Stop it. He's with the tul, you're with the xaan, and they're not exactly a close family.

 

"You don't have to call me that," he said, pushing Xhojee out of his mind. "I'm no different than I was." He added enough Voice to the protest to set them at ease. It didn't take much. He was so different from everyone else they obviously had trouble thinking he could then be different from himself. "I just wondered why I hadn't seen you…" A self-conscious wave took in the small canvas room. "… here."

 

"It's 'cause you've never been up this early," the girl told him, setting her filled bucket on the grass. "We're most junior, so we're here first—and that's why we washed the puke off you.
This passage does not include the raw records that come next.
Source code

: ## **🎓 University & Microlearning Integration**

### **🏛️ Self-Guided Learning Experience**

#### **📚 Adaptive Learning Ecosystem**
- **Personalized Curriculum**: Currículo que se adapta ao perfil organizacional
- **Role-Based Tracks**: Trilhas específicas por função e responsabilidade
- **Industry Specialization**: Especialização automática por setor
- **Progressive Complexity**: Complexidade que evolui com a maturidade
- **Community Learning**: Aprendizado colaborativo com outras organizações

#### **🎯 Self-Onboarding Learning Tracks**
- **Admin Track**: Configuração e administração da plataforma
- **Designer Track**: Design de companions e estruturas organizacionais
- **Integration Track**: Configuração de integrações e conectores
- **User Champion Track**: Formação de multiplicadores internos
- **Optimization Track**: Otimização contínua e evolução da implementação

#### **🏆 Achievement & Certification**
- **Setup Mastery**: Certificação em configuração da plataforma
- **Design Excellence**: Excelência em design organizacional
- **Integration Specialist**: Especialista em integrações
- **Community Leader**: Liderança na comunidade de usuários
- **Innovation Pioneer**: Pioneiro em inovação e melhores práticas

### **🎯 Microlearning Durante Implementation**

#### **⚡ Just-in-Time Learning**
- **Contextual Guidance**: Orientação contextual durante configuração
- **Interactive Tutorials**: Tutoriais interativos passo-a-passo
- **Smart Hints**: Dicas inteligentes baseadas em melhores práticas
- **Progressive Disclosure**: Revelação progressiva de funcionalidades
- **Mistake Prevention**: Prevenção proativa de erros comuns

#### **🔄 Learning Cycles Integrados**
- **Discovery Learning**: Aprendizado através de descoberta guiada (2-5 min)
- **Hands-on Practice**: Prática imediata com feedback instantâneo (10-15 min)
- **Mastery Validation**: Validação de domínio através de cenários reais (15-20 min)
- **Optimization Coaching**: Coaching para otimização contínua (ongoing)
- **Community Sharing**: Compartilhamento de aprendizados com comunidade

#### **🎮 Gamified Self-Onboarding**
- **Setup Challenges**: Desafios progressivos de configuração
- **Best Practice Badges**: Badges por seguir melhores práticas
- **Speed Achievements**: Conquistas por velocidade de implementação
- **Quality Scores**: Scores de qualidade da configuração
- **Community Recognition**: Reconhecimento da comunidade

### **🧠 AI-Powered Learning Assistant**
Most days, by the time you're up, we're off gettin' more water, and the older ones are in here. We seen you, though. And we hear you sing. I was gonna sing you the three monkeys song, but…" Her shrug eloquently told how another had beaten her to it. "You're still awfully hairy."

 

"You're never gonna get two braids," the boy hissed, handing over the first bucket of rinse water. "You don't learn to shut up, you might not even get one."

 

Although she gave a defiant sniff as she switched her full bucket for his empty one, Benedikt thought she looked a little worried.

 

"It's okay," he said. "I don't mind."

 

"Others do," the boy muttered darkly.

 

"His hair's growing faster, so he'll get his braid first," the girl told Benedikt as he poured one last bucket of water down his back. "So he thinks he's the boss of me. But I'm not gonna be a junior bath attendant forever. When I get to Atixlan, I'm gonna learn about pipes and cisterns and stuff, and I'm gonna get my second braid makin' sure he's got enough water to clean up with."

 

"You like water?" Benedikt asked her, wrapping a towel around his waist and sitting on the low leather stool to be shaved.

 

"I like pipes."

 

He'd have preferred to shave himself as he had with the tul, but he had no blade of his own and those provided were slightly curved. The one time he'd tried to use the unfamiliar shape, he'd made such a mess that the xaan had laughed and told him to not do it again.

 

"
I don't want people thinking you've been ineptly tortured
."

 

Lifting his chin, he wondered a little nervously just how much experience these two children had had. Out of the corner of his eye, he saw the boy smile for the first time.

 

"S'okay," he said, moving around so that his lean stomach pressed against the back of Benedikt's head. "They wouldn't let us do this to a karjet if we didn't know how."

 
"Did you have bath attendants with the tul?" the girl asked from over by the reservoir.
 
"He didn't even have braids with the tul."